WHAT THE TASK REQUIRES
Retype each entry below, keeping every character the same.

Collected data
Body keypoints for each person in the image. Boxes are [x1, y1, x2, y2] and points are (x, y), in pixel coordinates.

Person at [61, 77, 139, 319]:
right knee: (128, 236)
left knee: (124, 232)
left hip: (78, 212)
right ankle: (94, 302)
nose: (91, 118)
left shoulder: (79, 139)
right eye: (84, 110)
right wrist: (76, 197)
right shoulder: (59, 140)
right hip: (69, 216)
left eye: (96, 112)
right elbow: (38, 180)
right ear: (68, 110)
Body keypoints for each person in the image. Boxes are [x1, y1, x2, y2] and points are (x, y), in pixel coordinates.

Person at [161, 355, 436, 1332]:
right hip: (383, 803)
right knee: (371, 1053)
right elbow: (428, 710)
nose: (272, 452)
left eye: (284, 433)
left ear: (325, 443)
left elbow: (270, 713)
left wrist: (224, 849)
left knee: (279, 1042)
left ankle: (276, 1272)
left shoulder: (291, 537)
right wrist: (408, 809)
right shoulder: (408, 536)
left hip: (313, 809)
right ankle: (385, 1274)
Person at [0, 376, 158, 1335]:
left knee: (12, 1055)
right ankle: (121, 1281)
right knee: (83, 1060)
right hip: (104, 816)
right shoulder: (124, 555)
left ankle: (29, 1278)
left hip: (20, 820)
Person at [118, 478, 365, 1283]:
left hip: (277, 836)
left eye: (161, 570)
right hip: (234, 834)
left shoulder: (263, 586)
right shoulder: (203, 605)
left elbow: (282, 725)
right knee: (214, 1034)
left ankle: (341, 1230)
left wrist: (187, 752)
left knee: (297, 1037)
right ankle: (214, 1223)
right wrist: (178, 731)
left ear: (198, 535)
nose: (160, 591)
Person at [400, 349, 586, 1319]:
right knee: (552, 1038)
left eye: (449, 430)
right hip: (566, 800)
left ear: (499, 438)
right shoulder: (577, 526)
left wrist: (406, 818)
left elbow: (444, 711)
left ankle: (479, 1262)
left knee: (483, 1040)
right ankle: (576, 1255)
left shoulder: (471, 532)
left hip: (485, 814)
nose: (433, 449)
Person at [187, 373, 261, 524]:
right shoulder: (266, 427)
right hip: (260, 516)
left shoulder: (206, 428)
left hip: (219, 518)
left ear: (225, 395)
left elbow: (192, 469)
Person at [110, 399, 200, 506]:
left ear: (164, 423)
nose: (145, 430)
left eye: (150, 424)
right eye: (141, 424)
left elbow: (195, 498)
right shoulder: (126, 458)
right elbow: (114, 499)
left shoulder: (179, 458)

RESULT OF THIS EXERCISE
Body keypoints for each person in the image. Boxes are [x1, y1, x2, y2] and points are (x, y), in pixel coordinates.

Person at [61, 77, 139, 319]:
right knee: (128, 236)
left knee: (124, 232)
left hip: (78, 212)
right ankle: (94, 302)
nose: (91, 118)
left shoulder: (79, 139)
right eye: (84, 110)
right wrist: (76, 197)
right shoulder: (59, 140)
right hip: (69, 216)
left eye: (96, 112)
right elbow: (38, 180)
right ear: (68, 110)
Body keypoints for each person in the image. Boxes are [x1, y1, x2, y2] and points are (x, y), in pixel coordinates.

Person at [161, 355, 436, 1332]:
right hip: (383, 803)
right knee: (371, 1053)
right elbow: (428, 710)
nose: (272, 452)
left eye: (284, 433)
left ear: (325, 443)
left elbow: (270, 713)
left wrist: (224, 849)
left knee: (279, 1042)
left ankle: (276, 1272)
left shoulder: (291, 537)
right wrist: (408, 809)
right shoulder: (408, 536)
left hip: (313, 809)
right ankle: (385, 1274)
Person at [0, 376, 158, 1335]:
left knee: (12, 1055)
right ankle: (121, 1281)
right knee: (83, 1060)
right hip: (104, 816)
right shoulder: (124, 555)
left ankle: (29, 1278)
left hip: (20, 820)
Person at [118, 478, 365, 1283]:
left hip: (277, 836)
left eye: (161, 570)
right hip: (234, 834)
left shoulder: (263, 586)
right shoulder: (203, 605)
left elbow: (282, 725)
right knee: (214, 1034)
left ankle: (341, 1230)
left wrist: (187, 752)
left knee: (297, 1037)
right ankle: (214, 1223)
right wrist: (178, 731)
left ear: (198, 535)
nose: (160, 591)
Person at [400, 349, 586, 1319]:
right knee: (552, 1038)
left eye: (449, 430)
right hip: (566, 800)
left ear: (499, 438)
right shoulder: (577, 526)
left wrist: (406, 818)
left elbow: (444, 711)
left ankle: (479, 1262)
left knee: (483, 1040)
right ankle: (576, 1255)
left shoulder: (471, 532)
left hip: (485, 814)
nose: (433, 449)
Person at [187, 373, 261, 524]:
right shoulder: (266, 427)
right hip: (260, 516)
left shoulder: (206, 428)
left hip: (219, 518)
left ear: (225, 395)
left elbow: (192, 469)
Person at [110, 399, 200, 506]:
left ear: (164, 423)
nose: (145, 430)
left eye: (150, 424)
right eye: (141, 424)
left elbow: (195, 498)
right shoulder: (126, 458)
right elbow: (114, 499)
left shoulder: (179, 458)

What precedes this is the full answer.